The law, dubbed the “Missouri Save Adolescents from Experimentation Act,” is scheduled to go into effect August 28 and will ban health care providers from performing gender transition surgeries for those under 18 years old. Puberty blockers and hormone treatments for minors will also be banned, but the legislation makes an exception for those who begin receiving treatment before the law goes into effect.

Two of the children named in the lawsuit say they have begun puberty-delaying medical treatment, but have not yet begun hormone therapy, which would be prohibited until the age of 18 unless it starts before the law goes into effect. The children, identified only by their initials, include C.J., a 13-year-old transgender boy, and A.K., a 14-year-old transgender girl.

Another child, identified as Nicholas Noe, is a 10-year-old who identifies as male.

“We are frightened and outraged at Missouri’s assault on our rights as parents to seek necessary health care for our children,” the families said in a written statement released by their legal team. “It places the health and well-being of our children at great risk. It must be stopped.”

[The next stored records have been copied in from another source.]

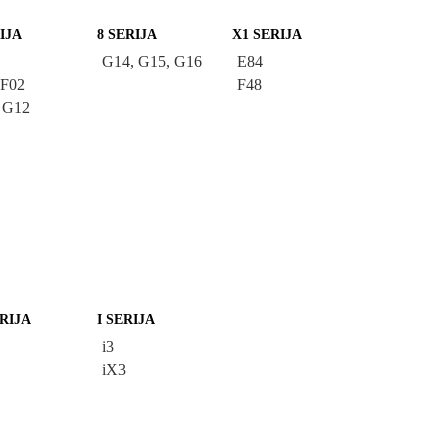
IJA
8 SERIJA
X1 SERIJA
G14, G15, G16
E84
 F02
F48
 G12
ERIJA
I SERIJA
i3
iX3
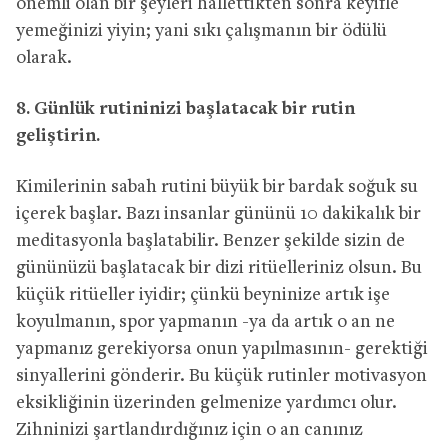
önemli olan bir şeyleri hallettikten sonra keyifle
yemeğinizi yiyin; yani sıkı çalışmanın bir ödülü
olarak.
8. Günlük rutininizi başlatacak bir rutin
geliştirin.
Kimilerinin sabah rutini büyük bir bardak soğuk su
içerek başlar. Bazı insanlar gününü 10 dakikalık bir
meditasyonla başlatabilir. Benzer şekilde sizin de
gününüzü başlatacak bir dizi ritüelleriniz olsun. Bu
küçük ritüeller iyidir; çünkü beyninize artık işe
koyulmanın, spor yapmanın -ya da artık o an ne
yapmanız gerekiyorsa onun yapılmasının- gerektiği
sinyallerini gönderir. Bu küçük rutinler motivasyon
eksikliğinin üzerinden gelmenize yardımcı olur.
Zihninizi şartlandırdığınız için o an canınız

“The Minor Plaintiffs will be prevented from obtaining medically necessary and evidence-based care in coordination with their families and doctors,” states the lawsuit, which was filed Tuesday in Cole County Circuit Court by Lambda Legal, the ACLU of Missouri and the law firm Bryan Cave Leighton Paisner on behalf of the families and advocacy groups.

The lawsuit asks a judge to block the law to “to avoid the permanent and potentially extremely serious negative health consequences for the Minor Plaintiffs and for transgender adolescents across Missouri.”

Gender-affirming care consists of medical, surgical and mental health services. Major medical organizations believe it is medically necessary for transgender and nonbinary people to help them transition from their assigned gender – the one the person was designated at birth – to their affirmed gender, the gender by which one wants to be known.

At least 19 states have passed laws restricting access to gender-affirming care for children and teenagers, including several enacted this year as the country faces a record-shattering wave of anti-LGBTQ legislation.

While some states have enacted laws that can punish health care professionals who provide gender-affirming treatment to minors with prison time, others have built in limited exceptions for minors to continue medication-based or nonsurgical forms of care, according to a CNN analysis of data from the Movement Advancement Project, a nonprofit think tank that advocates for equal opportunity for all.

The Missouri law could put health care providers at risk of losing their license if they provide the treatment to minors.

“The performance of a gender transition surgery or the prescription or administration of cross-sex hormones or puberty-blocking drugs to an individual under eighteen years of age … shall be considered unprofessional conduct and any health care provider doing so shall have his or her license to practice revoked by the appropriate licensing entity or disciplinary review board with competent jurisdiction in this state,” the law states.

“There are zero FDA approvals of puberty blockers or cross-sex hormones that treat gender dysphoria in children,” Missouri Attorney General Andrew Bailey, one of the defendants in the lawsuit, said in a statement on social media. “We’re not going to let left-wing ideologues experiment on children here in the state of Missouri,” he added.

Bailey filed an emergency rule in April seeking to impose severe restrictions on gender-affirming care for minors and most adults in the state. He later withdrew the emergency rule after state lawmakers passed their own ban.